= Soweto Civic Association =

The Soweto Civic Association was an organisation formed in Soweto, South Africa, in 1979, formed out of what was known as the "Committee of Ten", by black professionals who wished to administer the city's affairs by themselves and not by an Apartheid representative local administration board officials and councillors.

==Background==
After the Soweto uprising in 1976, the existing Soweto Urban Bantu Council collapsed. After a suggestion was made in the World newspaper that prominent Sowetan people form a local government to run Soweto, a meeting was held in June 1977. Three hundred people met and a Committee of Ten was formed under the chairmanship of Dr Nthato Motlana with the rest made up of professionals, teachers and churchmen.

Its initial name was the Soweto Local Interim Committee. Its aim was not to collaborate with the local government administrative boards but to negotiate directly with the national government with the objective of running the city with an elected council and a budget financed by local taxes and a state subsidy.

The South African government would not negotiate and instead continued its policy of Community Councils made up of black councillors that would collaborate with the government and legitimise the Apartheid policies.
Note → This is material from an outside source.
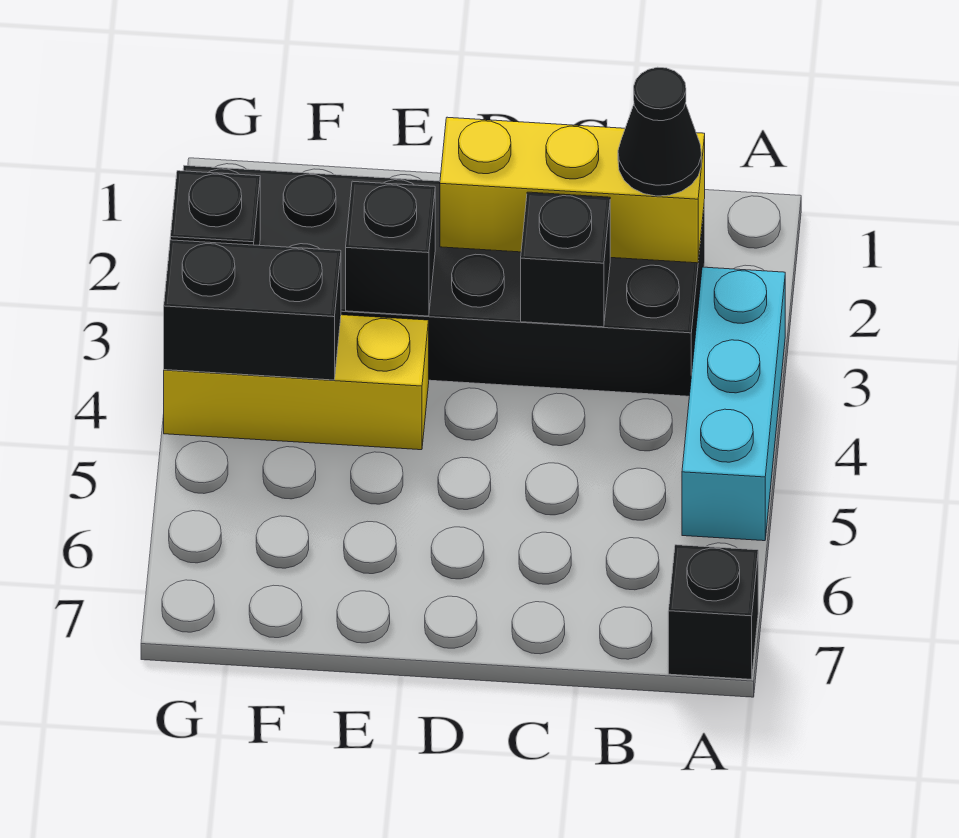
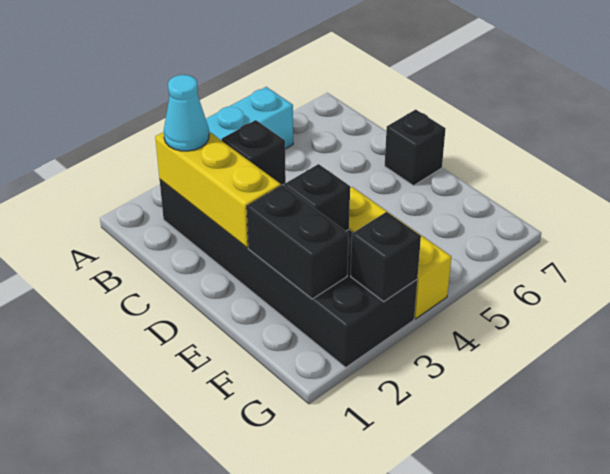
black 1x1 brick [668,545,758,679] -> black 1x1 brick moved to [385,110,446,186]
black 1x1 cone [618,67,701,196] -> cyan 1x1 cone [164,75,209,151]
black 1x2 brick [164,240,341,380] -> black 1x2 brick moved to [247,185,348,299]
When the Committee of Ten organised protests against these councils being formed, the committee was arrested and detained. Elections for the Soweto Community Council were then announced for February 1978 but the detention of the Committee lead to a boycott of the elections by the people of Soweto. The Committee members were eventually released.

In 1979, the Soweto Civic Association was formed and its executive made of the Committee of Ten. By late 1979, the Soweto Civic Association was advocating for a Greater Johannesburg Metropolitan Board which would include existing Black, Indian and Coloured townships as the revenue required to run a city like Soweto was not sufficient. But by 1980, it was advocating non-negotiation until non-whites were involved in free elections in the South Africa. In the 1980, the Soweto Civic Association was involved in advocating rent boycotts, supporting general strikes and support against bus ticketing increases, as well as calling for the release of Nelson Mandela.